12 Foods That Don't Cause Weight Gain

Here are 12 filling foods you can eat a lot of without getting fat.

1. Boiled potatoes, which are highly nutritious, are number one on the satiety index. Fried potato chips are three times less filling and not considered weight loss friendly.

2. Eggs are a great source of nutrients, including high-quality protein. They may help you eat less for up to 36 hours after a meal.

3. Oatmeal is high in fiber and soaks up water, which makes it incredibly filling. It is more filling than traditional breakfast cereals and may help you eat less throughout the day.

4. Soups are very filling foods. Eating soup at the start of a meal may increase satiety, reduce calorie intake and lead to weight loss over time.

5. Legumes are high in protein and fiber, which make them very filling. They are also relatively low in calories, which makes them a weight loss friendly food.

6. Apples are high in water and soluble fiber but low in calories. Eating whole, solid apples may help you consume fewer calories and contribute to weight loss over time.
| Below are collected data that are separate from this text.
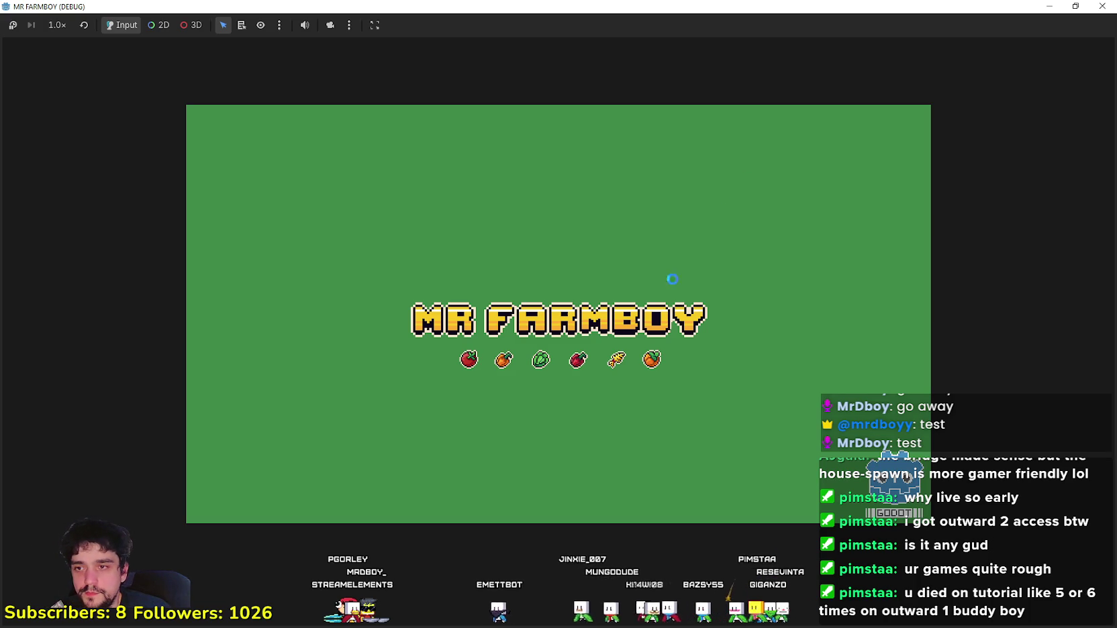
click(1103, 6)
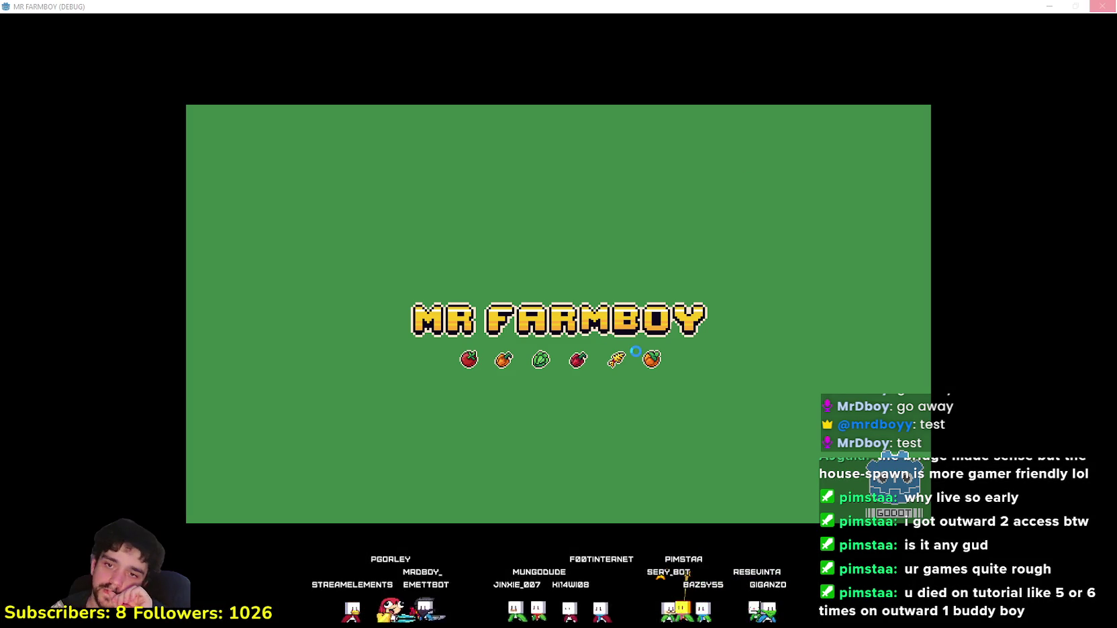
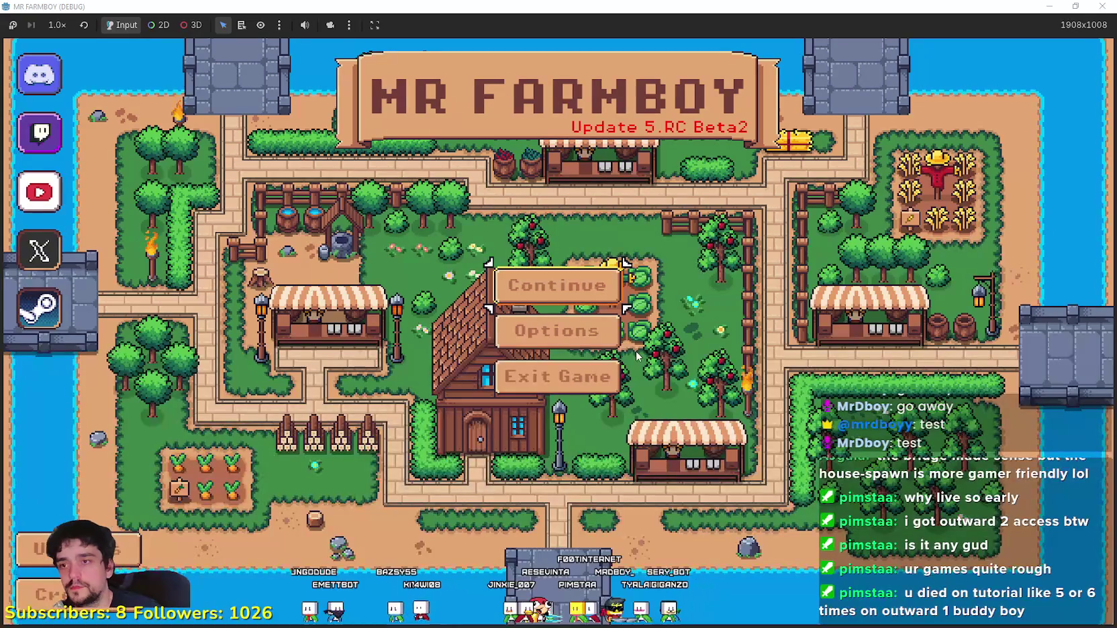
Step: Load the Save 4 game from the save list
key(Return)
scroll(622, 327, down, 2)
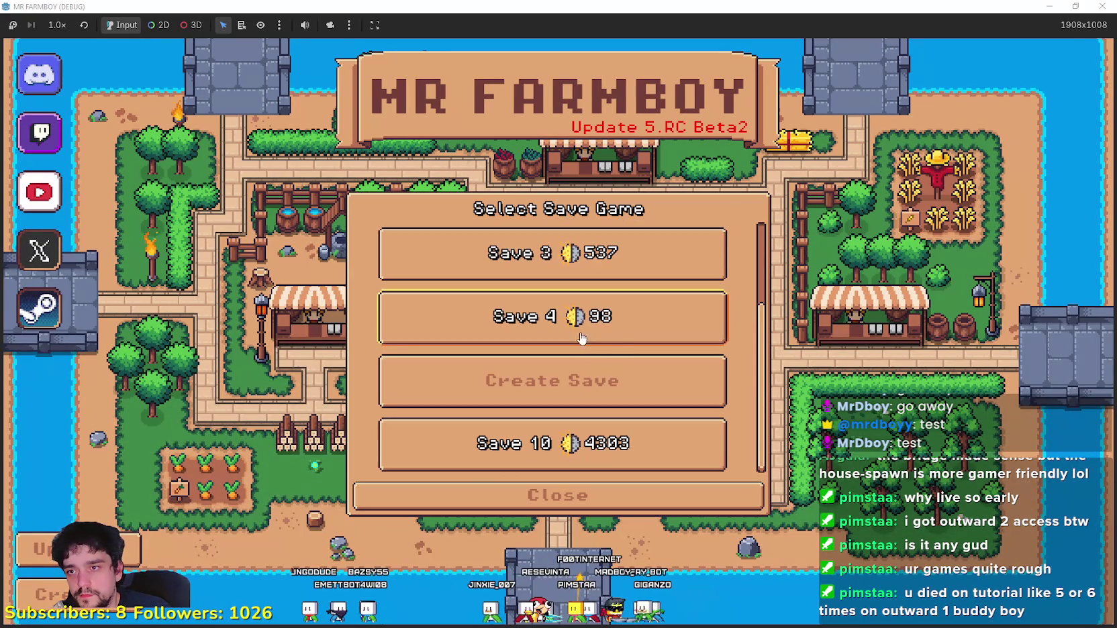
click(622, 328)
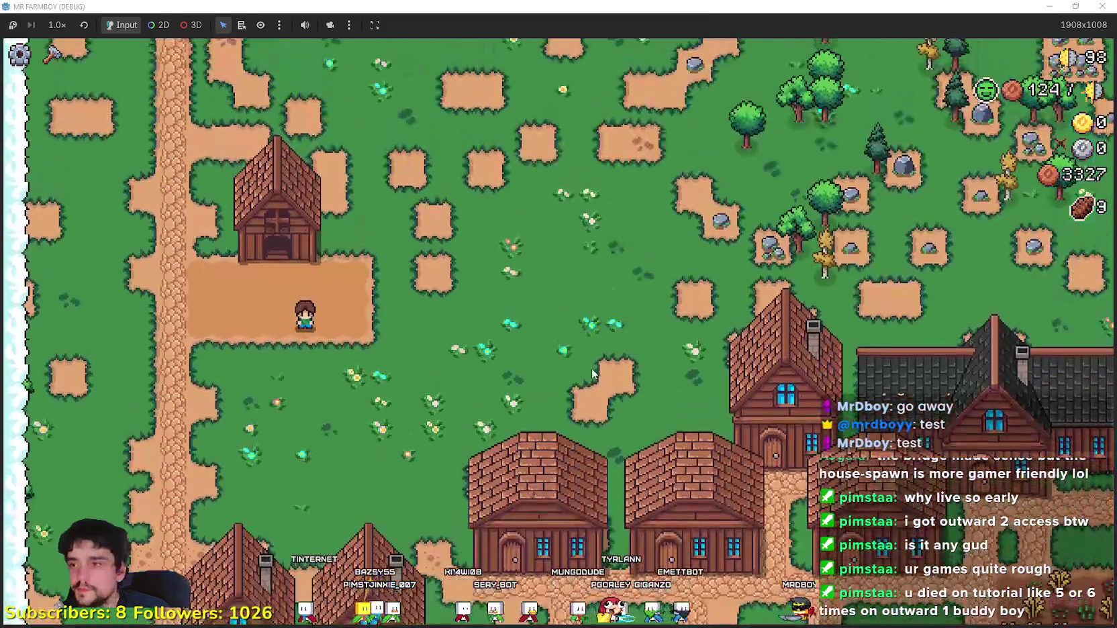
Step: Walk into the coop and scroll through the Coop panel's chicken, animal and crop slots
key(w)
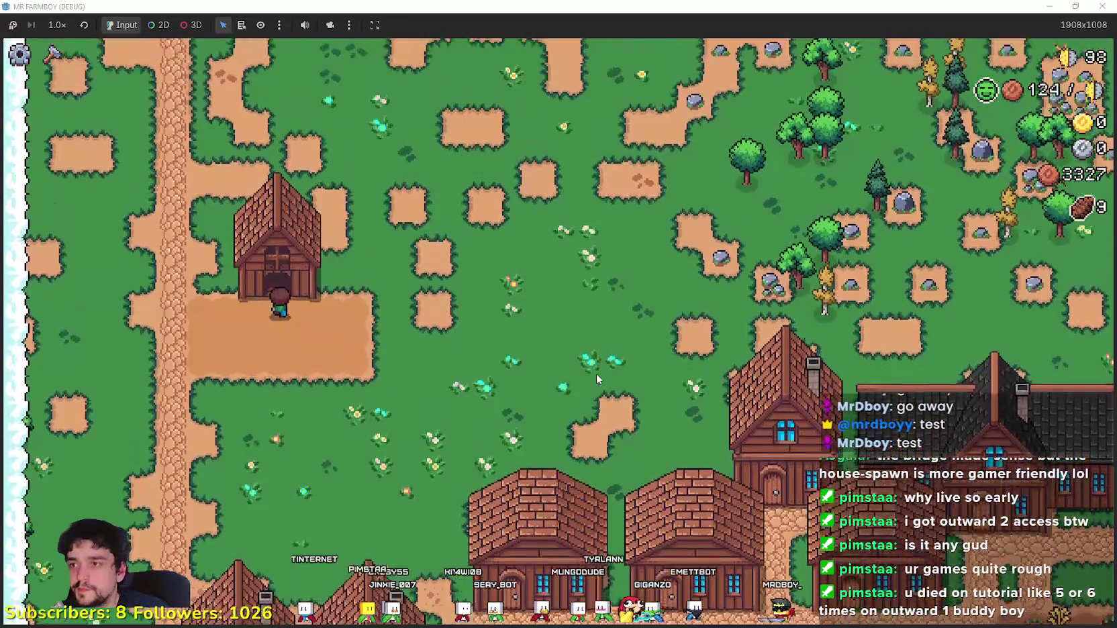
scroll(696, 272, down, 1)
drag(695, 272, 695, 316)
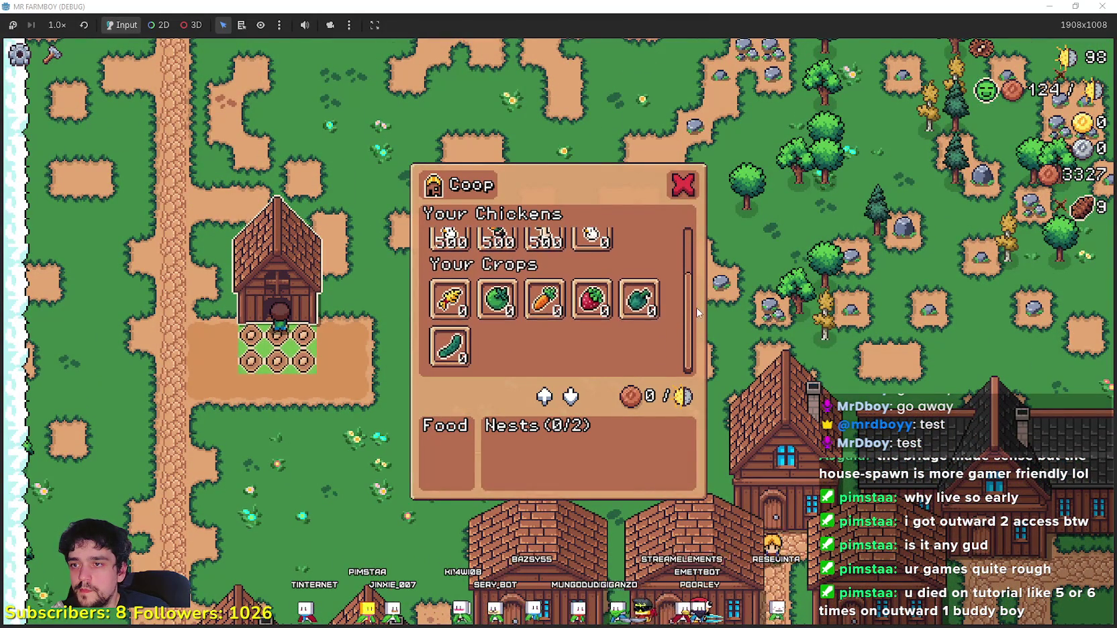
scroll(524, 323, up, 3)
scroll(523, 336, down, 3)
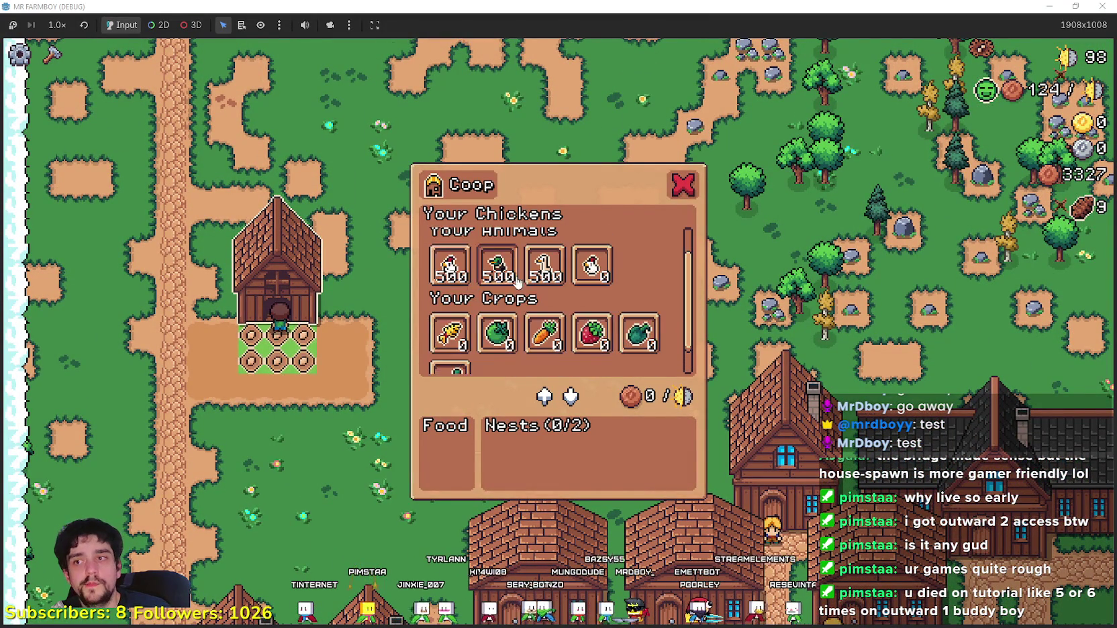
scroll(595, 289, up, 3)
7. Citrus fruits such as oranges and grapefruit are also weight loss friendly foods. They’re high in fiber and water, which can help you feel full and consume fewer calories.

8. Fish is high in protein and omega-3 fatty acids, which may increase satiety. Fish may also be more filling than other types of protein such as chicken and beef.

9. Meat is high in protein and very filling. Eating high-protein lean meat may help you consume fewer calories at subsequent meals.

10. Cottage cheese is high in protein and low in calories. Its effect on satiety may be comparable to that of eggs.

11. Vegetables are high in water and fiber, which may keep you full for longer. Eating low-calorie salads can help increase your vegetable consumption and decrease your calorie intake.

12. Popcorn is a whole grain that is high in fiber and volume, both of which help you feel full. Studies have found that popcorn is more filling than potato chips.